Wie die Nachrichtenagentur Mizanonline am Freitag meldete, wurden am Donnerstagabend 40 Männer und 30 Frauen in einem Restaurant in Farahzad nahe der Hauptstadt Teheran von der Polizei festgenommen. Von ihnen hätten 26 Männer und sechs Frauen Alkohol getrunken, außerdem seien „sechs Bisexuelle“ unter den Festgenommen.

Dem Bericht zufolge gab es außerdem bei einer anderen Party in der südlichen Hafenstadt Bandar Abbas 62 weitere Festnahmen. Dafür nannte Mizanonline aber kein genaues Datum. In der Islamischen Republik ist es Männern und Frauen verboten, gemeinsam zu tanzen. Alkohol ist für Muslime grundsätzlich tabu.

Mehrere Vorfälle in jüngster Zeit

In der jüngsten Vergangenheit war es im Iran mehrfach zu Festnahmen junger Menschen gekommen, die gegen das islamische Recht verstoßen hatten. So waren Ende Mai 30 Studenten, die gemeinsam ihren Hochschulabschluss gefeiert hatten, zu je 99 Peitschenhieben verurteilt worden. Die Strafe wurde umgehend vollstreckt. Ebenfalls Ende Mai kamen acht Menschen wegen der Verbreitung „obszöner Musik“ in Haft.
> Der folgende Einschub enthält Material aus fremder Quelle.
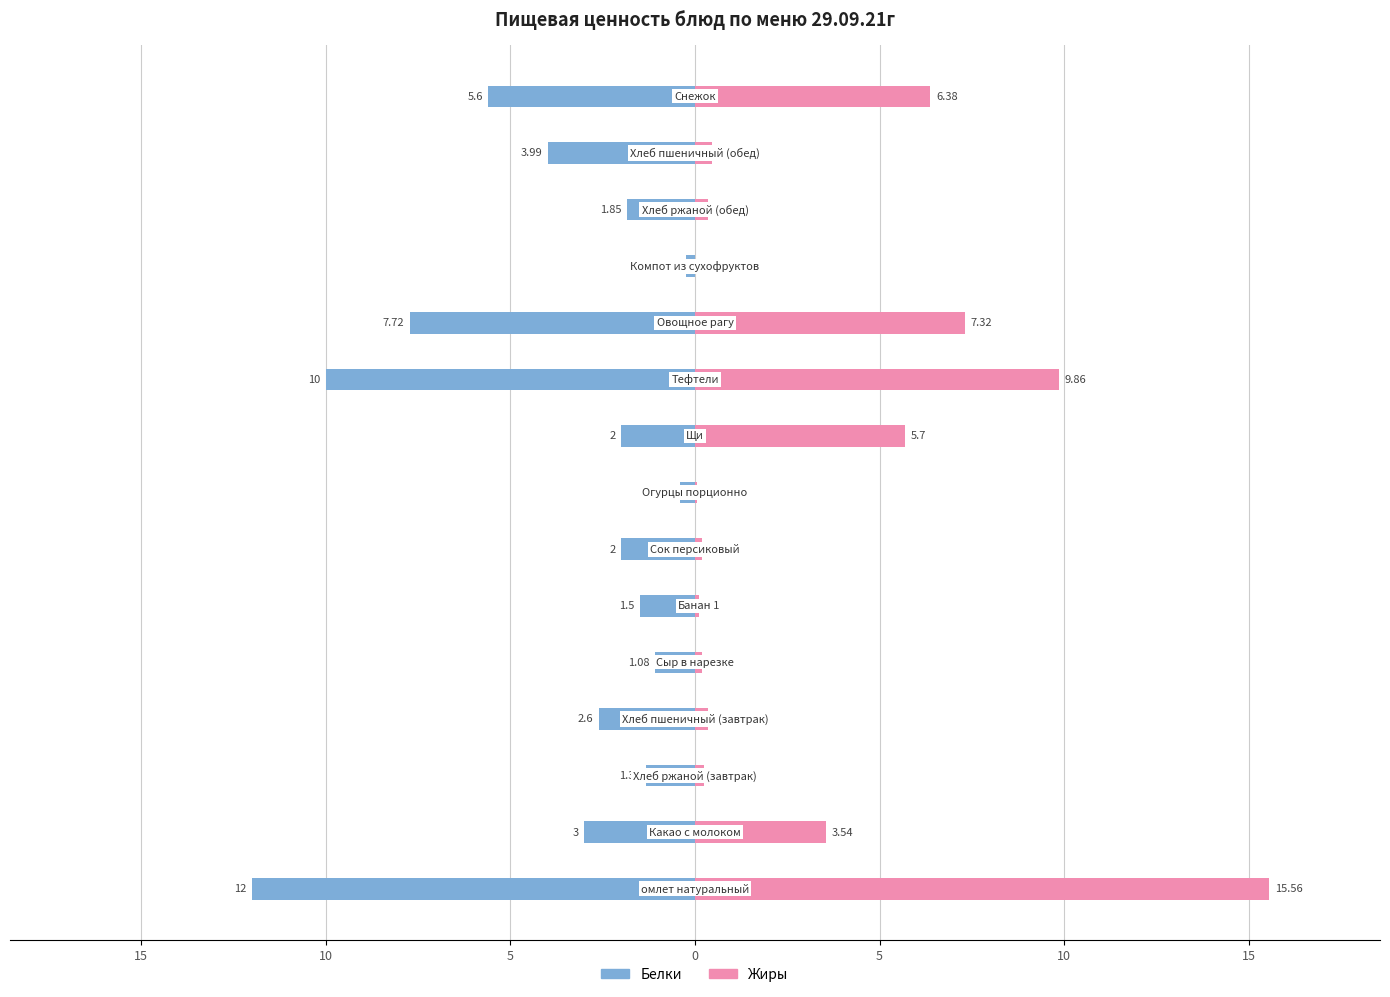

What is the average value of the Белки series?

-3.7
Der als gemäßigt geltende Präsident Hassan Rouhani setzt sich seit seinem Amtsantritt vor drei Jahren für eine Öffnung der Gesellschaft ein und hat sich für die Lockerung der sozialen und kulturellen Kontrollen ausgesprochen. Allerdings hat der Präsident keine Kontrolle über die Justiz sowie Teile der Sicherheitsdienste.

7.000 Zivilpolizisten informieren über "moralische Vergehen"

Wie aus dem jüngsten Iran-Report der Heinrich-Böll-Stiftung hervorgeht, hatte Revolutionsführer Ali Khamenei bei einem Empfang der Polizeiführung am 8. Mai Medienberichten zufolge ein hartes Vorgehen der Ordnungskräfte gegen Missachtungen von moralischen Vorschriften gefordert.

Die Polizei wiederum gab bekannt, 7.000 Zivilpolizisten in der Hauptstadt Teheran unter die Bevölkerung geschickt zu haben, um besser über moralische Vergehen informiert zu werden.